Ken Loach y la melancolía rebelde
Ken Loach ha conseguido hacer de la combinación entre el melodrama y el materialismo histórico un arte. Por eso, sus películas son un puñetazo en la conciencia. Y en algunas ocasiones en la boca del estómago, que duele más. Eso es lo que consigue con su último filme, Sorry We Missed You. Cuando las luces de la sala se encienden tras haber sido testigos de la historia de este obrero, reconvertido en repartidor de paquetes, de su esposa, cuidadora de enfermos y ancianos, y de sus adolescentes y desorientados hijos, es difícil que la mudez no se apodere del espectador. Posiblemente estemos ante la película más dura del veterano cineasta trotskista. Si hasta ahora Loach nos dejaba un resquicio para esa bocanada de aire esperanzadora frente a la asfixiante realidad del nuevo capitalismo salvaje que nos tiene rodeados, aquí parece haber desaparecido la más mínima salida. El sistema habría logrado la cuadratura del círculo, el sueño perfecto del capitalismo: que sea el propio explotado quien se autoesclavice gracias a las presuntas economías colaborativas. Y que todas las redes de solidaridad salten por los aires por una competencia despiadada entre desdichados “emprendedores”, o bien porque el vecino deja de ser tu igual para transformarse en ese cliente al que no le importan tus miserias sino la efectividad de tu servicio de entrega. Es el individualismo extremo que nos deja a la intemperie, sin el cobijo siquiera de una familia que se desmorona entre el agotamiento y el desconcierto de sus miembros. Y la mudez se apodera de nosotros porque de una forma u otra acabamos sintiéndonos como ese repartidor, desesperado y apaleado, que conduce su furgoneta a ninguna parte que no sea su propia desgracia, condenado a estrellarse contra el muro que espera al final del callejón sin salida donde nos han encerrado.

________

● **Detalles del problema**
Prosigue el fragmento de arriba sobre la película de Ken Loach a partir de su última oración.

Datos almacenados
________

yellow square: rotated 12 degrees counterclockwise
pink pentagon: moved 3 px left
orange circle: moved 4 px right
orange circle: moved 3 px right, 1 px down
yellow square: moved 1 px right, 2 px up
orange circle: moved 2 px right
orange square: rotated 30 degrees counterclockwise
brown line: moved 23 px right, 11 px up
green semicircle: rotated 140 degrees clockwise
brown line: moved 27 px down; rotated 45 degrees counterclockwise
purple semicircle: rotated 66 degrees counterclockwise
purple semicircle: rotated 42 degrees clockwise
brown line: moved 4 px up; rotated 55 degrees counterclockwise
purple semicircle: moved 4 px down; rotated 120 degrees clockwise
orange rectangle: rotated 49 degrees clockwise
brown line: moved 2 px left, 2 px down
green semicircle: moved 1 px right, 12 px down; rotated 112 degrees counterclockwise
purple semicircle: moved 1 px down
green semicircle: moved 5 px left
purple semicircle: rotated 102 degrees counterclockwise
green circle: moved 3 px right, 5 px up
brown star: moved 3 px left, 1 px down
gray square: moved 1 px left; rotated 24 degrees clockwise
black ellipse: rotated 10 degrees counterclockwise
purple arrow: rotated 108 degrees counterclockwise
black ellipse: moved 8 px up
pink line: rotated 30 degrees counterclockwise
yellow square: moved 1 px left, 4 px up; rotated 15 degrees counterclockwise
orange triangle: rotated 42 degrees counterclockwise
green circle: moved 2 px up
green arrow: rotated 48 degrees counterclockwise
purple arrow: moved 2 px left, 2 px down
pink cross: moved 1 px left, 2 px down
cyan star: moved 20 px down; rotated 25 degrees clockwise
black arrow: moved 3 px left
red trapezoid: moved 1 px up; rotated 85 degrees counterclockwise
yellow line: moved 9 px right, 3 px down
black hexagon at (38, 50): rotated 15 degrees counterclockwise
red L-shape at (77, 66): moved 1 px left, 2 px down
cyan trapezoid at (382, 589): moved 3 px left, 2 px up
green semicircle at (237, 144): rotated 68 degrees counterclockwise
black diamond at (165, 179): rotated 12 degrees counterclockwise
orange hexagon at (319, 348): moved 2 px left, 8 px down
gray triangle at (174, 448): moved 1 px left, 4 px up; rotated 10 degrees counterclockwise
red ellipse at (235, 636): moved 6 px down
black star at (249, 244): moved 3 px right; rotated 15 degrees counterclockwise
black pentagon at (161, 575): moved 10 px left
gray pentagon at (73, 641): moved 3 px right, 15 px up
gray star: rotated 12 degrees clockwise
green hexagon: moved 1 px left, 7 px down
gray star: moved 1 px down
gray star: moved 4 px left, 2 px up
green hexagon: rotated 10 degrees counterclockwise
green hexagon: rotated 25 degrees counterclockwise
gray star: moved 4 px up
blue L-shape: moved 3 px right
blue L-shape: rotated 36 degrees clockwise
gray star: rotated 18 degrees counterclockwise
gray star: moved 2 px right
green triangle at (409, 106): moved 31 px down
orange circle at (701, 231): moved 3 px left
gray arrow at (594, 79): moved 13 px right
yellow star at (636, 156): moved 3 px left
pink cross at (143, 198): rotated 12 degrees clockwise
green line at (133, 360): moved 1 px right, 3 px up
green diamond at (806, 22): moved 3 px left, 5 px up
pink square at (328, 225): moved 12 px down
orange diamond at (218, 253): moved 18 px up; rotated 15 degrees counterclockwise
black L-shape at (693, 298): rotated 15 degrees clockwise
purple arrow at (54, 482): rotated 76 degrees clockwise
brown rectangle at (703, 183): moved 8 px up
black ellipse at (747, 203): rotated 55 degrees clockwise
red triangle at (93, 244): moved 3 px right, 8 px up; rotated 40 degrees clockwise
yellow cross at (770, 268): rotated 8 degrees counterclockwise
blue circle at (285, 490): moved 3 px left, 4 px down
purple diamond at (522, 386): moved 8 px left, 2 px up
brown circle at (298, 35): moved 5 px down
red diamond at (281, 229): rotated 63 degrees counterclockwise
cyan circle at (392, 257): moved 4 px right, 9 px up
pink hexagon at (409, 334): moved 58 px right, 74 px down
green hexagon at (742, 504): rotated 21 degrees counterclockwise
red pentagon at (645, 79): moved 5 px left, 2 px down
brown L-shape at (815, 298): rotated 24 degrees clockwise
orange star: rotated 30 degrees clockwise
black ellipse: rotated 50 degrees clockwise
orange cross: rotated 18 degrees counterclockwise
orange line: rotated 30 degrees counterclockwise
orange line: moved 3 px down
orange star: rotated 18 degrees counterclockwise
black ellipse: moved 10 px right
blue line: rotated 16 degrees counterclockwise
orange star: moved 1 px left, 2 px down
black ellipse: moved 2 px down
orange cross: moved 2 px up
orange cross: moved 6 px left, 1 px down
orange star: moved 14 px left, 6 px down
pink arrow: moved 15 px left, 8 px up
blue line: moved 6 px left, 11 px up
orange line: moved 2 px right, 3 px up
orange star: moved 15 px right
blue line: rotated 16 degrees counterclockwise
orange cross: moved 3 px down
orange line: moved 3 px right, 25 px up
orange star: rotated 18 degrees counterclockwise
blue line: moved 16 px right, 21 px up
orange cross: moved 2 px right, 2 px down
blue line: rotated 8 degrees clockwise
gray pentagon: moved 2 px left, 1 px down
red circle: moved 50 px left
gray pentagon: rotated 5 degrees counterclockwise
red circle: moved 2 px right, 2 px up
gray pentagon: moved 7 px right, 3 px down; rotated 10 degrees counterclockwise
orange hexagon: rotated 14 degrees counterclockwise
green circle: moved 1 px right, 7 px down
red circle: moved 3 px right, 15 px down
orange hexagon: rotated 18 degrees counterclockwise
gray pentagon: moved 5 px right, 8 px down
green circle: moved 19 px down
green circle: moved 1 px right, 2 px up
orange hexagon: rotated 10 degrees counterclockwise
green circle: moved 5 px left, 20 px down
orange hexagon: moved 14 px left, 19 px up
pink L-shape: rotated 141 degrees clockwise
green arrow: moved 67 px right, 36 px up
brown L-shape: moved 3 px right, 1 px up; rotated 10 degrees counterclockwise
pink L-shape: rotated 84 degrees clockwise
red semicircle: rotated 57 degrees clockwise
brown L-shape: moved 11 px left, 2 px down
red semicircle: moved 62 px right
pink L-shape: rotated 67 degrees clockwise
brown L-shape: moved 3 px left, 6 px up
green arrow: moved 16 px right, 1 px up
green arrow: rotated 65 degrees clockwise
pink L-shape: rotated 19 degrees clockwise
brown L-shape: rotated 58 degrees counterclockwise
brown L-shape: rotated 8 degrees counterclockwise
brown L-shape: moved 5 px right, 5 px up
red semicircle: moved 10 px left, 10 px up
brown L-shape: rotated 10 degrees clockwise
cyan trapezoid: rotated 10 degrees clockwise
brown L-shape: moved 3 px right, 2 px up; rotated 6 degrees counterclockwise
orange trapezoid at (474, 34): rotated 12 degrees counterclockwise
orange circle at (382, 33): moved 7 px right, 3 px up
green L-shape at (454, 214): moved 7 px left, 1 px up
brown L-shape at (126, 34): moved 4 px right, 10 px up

________

● **Resultado del ejercicio**
Todo ello hace de Sorry We Missed You una película demoledora. Más atroz aún entre nosotros después de que el azar haya hecho coincidir su estreno con la sentencia del Tribunal Constitucional que amenaza con dinamitar definitivamente los derechos laborales de este país. Con su decisión de avalar el despido, incluso por ausencias del trabajo justificadas por enfermedad, el máximo tribunal certifica la agonía de la clase obrera. Una agonía que, a partir de este implacable 155 a los derechos sociales, no eximirá a sus cada vez más precarizados miembros de tener que trabajar hasta el último aliento.
Pero, en cualquier caso, el desconsuelo que envuelve su última película no lleva a Ken Loach a replegarse en la resignación. Al contrario, a sus 83 años, el último representante del Free Cinema más militante mantiene intacta la llama de su rebeldía. Y lo hace reivindicando el último asidero al que aferrarse en estos tiempos de derrota: la melancolía. Así queda reflejado en la que posiblemente sea la única escena esperanzadora de la película, esa en la que Abby, la esposa del desdichado repartidor, mira las fotos que le muestra una anciana con problemas de movilidad e incontinencia a la que cuida. Imágenes de un pasado perdido entre las que la mujer guarda, como su mayor tesoro, aquellas que reflejan la unión y solidaridad de clase en las ya lejanas luchas mineras de los años 80. Solo en ese fugaz y tierno momento, Abby, a quien la vida le está quitando todo, siente que alguien le está dando algo.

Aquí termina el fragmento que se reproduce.